MTV1987 was a landmark moment for you. What was it like to record something so deeply personal, and how did it feel to let it out to the public as your first major release? It feels great to have it there. It’s awesome showing people something and being like, “Hey, I made this.” Even if the world thinks it’s trash. It’s my trash and I’m proud of it.

What compelled you to shoot the video for “Drugs” in a Wal-Mart? I was in class, thinking of a bunch of random stuff and it just came to me. It looked cool in my head so I pitched the idea to ASF.

You’ve been compared pretty heavily to Kid CuDi and Childish Gambino. Your Pigeons and Planes article this past month covered the latter very well, but how much do you think CuDi influences your music? Kid CuDi changed my life. My music would sound completely different if I never heard A Kid Named CuDi. I remember coming home from school just to watch him on 106 & Park. He premiered the “DAY N NITE” video. [Kan]ye was with him, and he rapped the acapella for “Soundtrack 2 My Life.” The song wasn’t out at the time. It literally blew my mind. I was super young at the time, but his approach sounded so fresh to me. I remember I started doing melodic raps that same day.

You have ties to both Atlanta and Houston, but your music doesn’t really have a lot in common with either scene. Was that a conscious decision to make something distinctly yours, or is the influence more subtle? My sisters were really into pop culture when I was growing up. Watching award shows was an event. I’ve always been into pop music ‘cause of them. I grew up on Justin Timberlake, not Slim Thug. That’s why my album sounds like something a teenage girl would dance in the mirror to.

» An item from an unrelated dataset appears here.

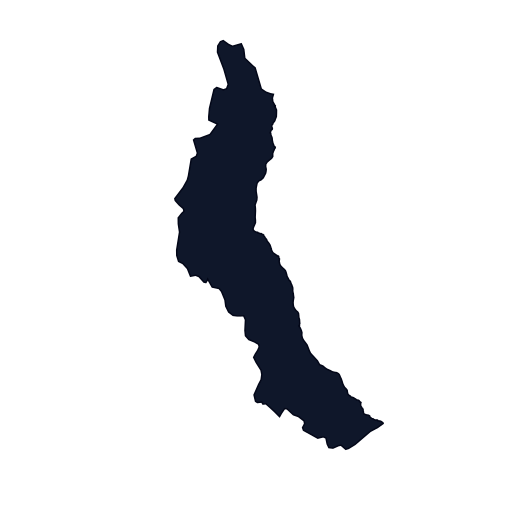 Colonia Lavalleja, Salto, Uruguay, rotated 69°
{"feature_id": "84410073B14700525843011", "entity_name": "Colonia Lavalleja", "entity_type": "district", "adm_level": 2, "iso_a3": "URY", "parent_name": "Uruguay", "parent_adm1": "Salto", "projection": "albers", "projection_center": [-56.948, -31.083], "detail": "fine", "context": "isolated", "style": "filled", "palette": "ink", "viewbox_px": 512, "rotation_deg": 69, "n_neighbors": 0, "source": "geoboundaries", "source_scale": "gbopen_adm2", "svg_char_len": 5445}
<svg xmlns="http://www.w3.org/2000/svg" viewBox="0 0 512 512"><g transform="rotate(69 256 256)"><path d="M157.2,290.5L160.6,293.0L166.1,299.6L173.3,311.2L175.3,311.5L180.8,309.4L185.7,306.8L188.5,307.2L189.6,310.0L192.5,314.9L198.2,317.0L206.3,318.8L222.0,327.9L227.2,329.8L233.3,330.2L236.8,327.0L243.2,324.5L251.4,324.4L252.3,319.3L254.8,316.6L261.7,314.0L262.8,312.3L261.3,310.3L260.2,309.3L262.0,309.1L269.3,308.0L273.1,302.1L276.8,300.9L285.9,300.7L292.1,302.2L298.5,301.6L303.2,298.7L305.2,294.9L307.4,288.9L311.8,288.7L321.6,293.0L326.7,294.4L331.5,292.6L335.7,288.1L339.4,285.2L342.1,285.6L344.8,288.3L347.3,291.7L349.8,294.5L355.2,294.0L364.4,292.2L368.7,293.0L373.3,295.5L376.8,299.5L385.0,307.6L391.5,308.5L393.3,307.2L394.4,303.0L396.7,302.6L397.5,299.7L402.7,297.0L407.8,294.5L414.4,291.6L411.9,288.6L408.7,284.0L409.8,281.8L417.6,278.0L421.1,273.9L427.2,270.2L430.0,270.7L432.9,274.0L435.7,274.1L448.2,263.6L448.9,258.0L451.0,255.9L457.0,256.9L461.0,256.6L462.9,253.0L462.6,246.9L463.1,244.4L468.6,241.5L468.8,238.6L467.4,231.1L460.7,212.2L459.6,203.7L457.9,197.3L457.5,197.2L457.0,197.4L456.5,197.7L455.5,198.3L454.5,199.3L454.0,200.4L453.5,201.3L452.8,201.3L452.4,201.8L452.3,202.1L452.2,202.4L452.2,203.0L452.1,203.3L451.8,203.4L451.5,203.8L450.7,204.7L450.3,204.8L449.9,205.1L449.5,205.9L449.3,206.1L449.0,206.3L448.2,206.7L447.7,207.1L447.3,207.3L446.8,207.3L446.4,207.2L446.2,207.2L445.9,207.3L445.5,207.6L445.0,208.0L444.4,208.9L444.1,209.7L443.5,210.2L443.2,210.7L442.6,211.4L442.3,211.7L441.9,211.7L441.3,211.8L440.7,211.9L440.1,211.6L439.7,211.5L439.1,211.6L438.1,211.1L436.5,211.1L436.0,211.6L435.7,211.6L434.8,211.6L434.1,211.9L432.9,211.8L431.8,211.4L431.0,211.0L430.4,210.5L429.8,210.8L429.4,211.3L428.2,211.5L427.5,211.9L426.9,212.8L426.3,213.8L425.2,214.2L424.6,214.9L423.4,215.6L422.4,216.7L422.1,217.7L421.1,217.9L420.3,218.3L419.2,219.2L417.8,219.7L416.8,219.6L415.1,219.3L413.9,219.0L413.5,219.2L412.3,219.5L410.3,220.4L408.2,220.7L406.2,220.8L403.9,220.6L401.3,220.5L399.1,220.7L397.6,220.7L396.6,220.8L395.9,221.0L395.3,221.3L393.8,222.5L392.8,224.3L391.5,226.2L389.6,227.8L388.3,229.1L386.9,230.5L384.9,231.8L382.8,232.9L381.4,234.3L380.6,235.3L379.6,235.7L377.5,236.0L376.0,236.2L373.2,237.3L370.6,238.3L368.4,239.2L366.2,240.0L363.5,240.2L362.0,240.2L359.4,240.2L357.4,240.2L354.5,241.0L352.1,241.7L349.6,242.1L348.3,242.0L346.4,241.7L344.0,240.6L341.8,240.4L339.3,240.5L337.3,240.8L337.2,241.1L336.7,241.0L336.8,240.8L336.7,240.5L336.3,240.2L335.5,240.0L334.7,239.3L333.2,238.9L331.0,238.2L328.6,238.0L327.1,237.5L324.9,236.9L323.3,237.1L321.3,238.2L319.0,238.8L317.0,239.1L315.2,238.8L312.8,238.1L310.8,237.1L308.3,235.6L307.3,235.4L305.6,235.0L304.2,234.6L303.7,234.6L303.0,234.5L301.4,234.1L300.7,233.8L300.3,233.6L299.8,233.4L299.3,233.3L298.7,233.1L298.2,233.0L296.9,233.1L296.2,232.9L295.2,233.1L293.2,233.1L291.9,233.0L291.4,233.3L290.3,233.8L289.1,233.9L288.2,234.0L286.1,234.3L284.2,234.0L281.8,233.8L281.3,233.8L280.2,233.8L278.6,234.4L276.7,235.4L274.4,236.4L272.3,236.8L270.7,236.5L269.3,236.3L268.2,235.7L267.1,235.1L266.2,235.4L265.3,235.2L264.5,235.0L264.1,235.1L263.9,235.3L263.8,235.6L264.0,235.8L263.9,236.0L263.7,236.2L263.4,236.2L263.0,236.2L262.3,236.8L260.8,237.8L259.4,238.8L258.8,239.0L258.1,239.2L256.0,239.4L254.6,239.1L254.1,239.3L253.5,239.1L250.7,239.0L248.3,239.5L246.9,240.0L245.6,240.3L244.4,240.2L243.3,240.6L242.1,241.0L241.9,241.0L241.6,241.0L241.3,241.0L240.5,241.4L240.0,241.5L239.6,241.4L239.3,241.3L239.1,241.4L238.3,241.9L238.2,242.4L237.9,242.7L237.6,242.9L237.3,242.8L237.0,243.0L236.8,243.4L236.7,243.8L236.3,244.5L235.9,244.7L235.7,245.3L235.6,245.6L235.3,245.8L235.1,245.9L234.9,245.7L234.6,245.8L234.3,246.2L234.2,246.7L233.8,247.1L233.6,247.4L233.3,247.8L232.9,248.1L232.4,248.5L231.9,248.8L231.2,249.0L230.6,249.3L229.0,248.7L227.7,247.5L226.3,246.1L224.7,244.6L222.4,243.7L219.5,242.9L216.8,241.7L213.6,240.3L211.0,239.4L208.0,238.6L206.0,236.9L204.0,235.2L201.5,234.0L198.8,233.4L195.6,232.7L192.7,231.6L190.6,230.3L188.4,228.9L186.9,226.6L186.7,223.9L185.6,221.2L183.8,219.2L182.1,217.3L180.5,216.3L178.7,215.4L175.9,214.9L173.8,214.0L172.3,212.0L171.2,209.0L170.4,206.5L169.1,204.7L166.3,203.7L164.4,202.1L163.3,200.9L162.4,200.2L162.3,199.8L162.1,199.5L161.3,199.0L159.8,199.8L158.0,199.7L156.9,199.8L153.8,199.3L151.7,198.7L150.6,198.6L149.6,198.7L148.2,198.7L147.5,198.5L146.8,198.3L146.6,198.3L146.4,198.6L146.2,198.7L145.9,198.5L145.4,198.0L144.4,197.2L143.9,196.7L143.9,196.3L143.6,195.5L143.0,195.1L142.2,194.9L141.5,195.1L140.2,194.7L139.3,194.0L138.9,193.1L137.8,192.3L137.1,190.9L136.4,189.9L135.2,189.0L135.0,188.8L133.2,187.1L130.2,185.8L127.2,184.6L126.5,184.5L125.9,184.6L124.8,184.6L124.5,185.0L124.4,185.0L124.2,185.0L123.9,184.9L123.7,184.6L123.4,184.6L123.3,185.0L123.2,185.1L122.9,184.7L122.8,184.2L122.6,184.1L122.1,184.4L122.0,184.7L121.8,184.8L121.4,184.5L121.1,184.5L120.8,184.5L120.4,184.7L119.1,184.8L117.8,185.0L117.4,184.9L116.7,184.7L116.0,184.5L115.4,184.3L114.9,184.3L114.5,184.2L111.3,181.8L109.7,184.4L106.5,188.1L102.0,191.2L80.0,189.4L77.2,191.0L67.4,195.6L58.8,193.4L52.6,193.7L51.8,202.8L48.7,205.8L43.2,209.4L43.2,212.4L46.2,216.4L51.9,218.9L70.1,219.0L85.8,220.4L89.3,223.5L89.2,226.9L84.6,232.3L85.5,235.5L101.5,246.5L109.1,250.2L112.2,251.3L119.1,244.6L126.1,255.4L126.0,266.1L124.5,270.6L125.3,272.7L138.9,273.8L141.5,276.0L142.3,281.7L157.2,290.5Z" fill="#0f172a" stroke="#020617" stroke-width="1.5"/></g></svg>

How do you think the Internet has changed the music industry? Do you think it is a viable long-term platform for fledgling artists today? How much of an affect do you think free releases such as mixtapes and your album have on an industry that is already plagued by piracy and file-sharing? There are bedroom artists now. Kids who just upload a song to Soundcloud. Make a video with their friends and it pops off. They can tour and make money. It’s sick. I think there will always be kids out there who wanna buy music. Something they can own. Kids buy stuff they feel like they can connect with in 2014.

Your aesthetic, from the hair to your website ( is very idiosyncratic. How important do you think image is in your progression as an artist? It’s important. I don’t think about it that much, though. I just wear what I like and do whatever feels right. I put a lot of thought into my website, though; websites are important.

What do you think is the biggest trend in hip-hop that will define the next few years of the genre?
I don’t know. I know TheStand4rd will be huge, and I’m sure they’ll set trends. ASF as well.

The article you wrote on Gambino for Pigeons and Planes was very well-written, and the open letter you tweeted out when MTV1987 dropped was really heartfelt and poignant. Does your writing ability outside of music have any influence on your songwriting craft? Yeah, it definitely does. It’s funny, though, because with my music I’m not as focused on lyrics as some may think. I’m really into sonics – that’s why I work so closely with a producer. I’m all about melody. Melody is a fucking crazy language. My favorite.

The music behind your verses are definitely a major part of your appeal as an artist. What would you say is more important to you in your music, lyrical content or production? Don’t get me wrong, I pay attention to what I’m writing. I know what I’m saying and I think about how people would feel when they hear certain lines. But melody is just way more important to me. But with my songs, production and lyricism go hand in hand. My voice is just another part of the instrumental. I just want to make stuff that sounds good.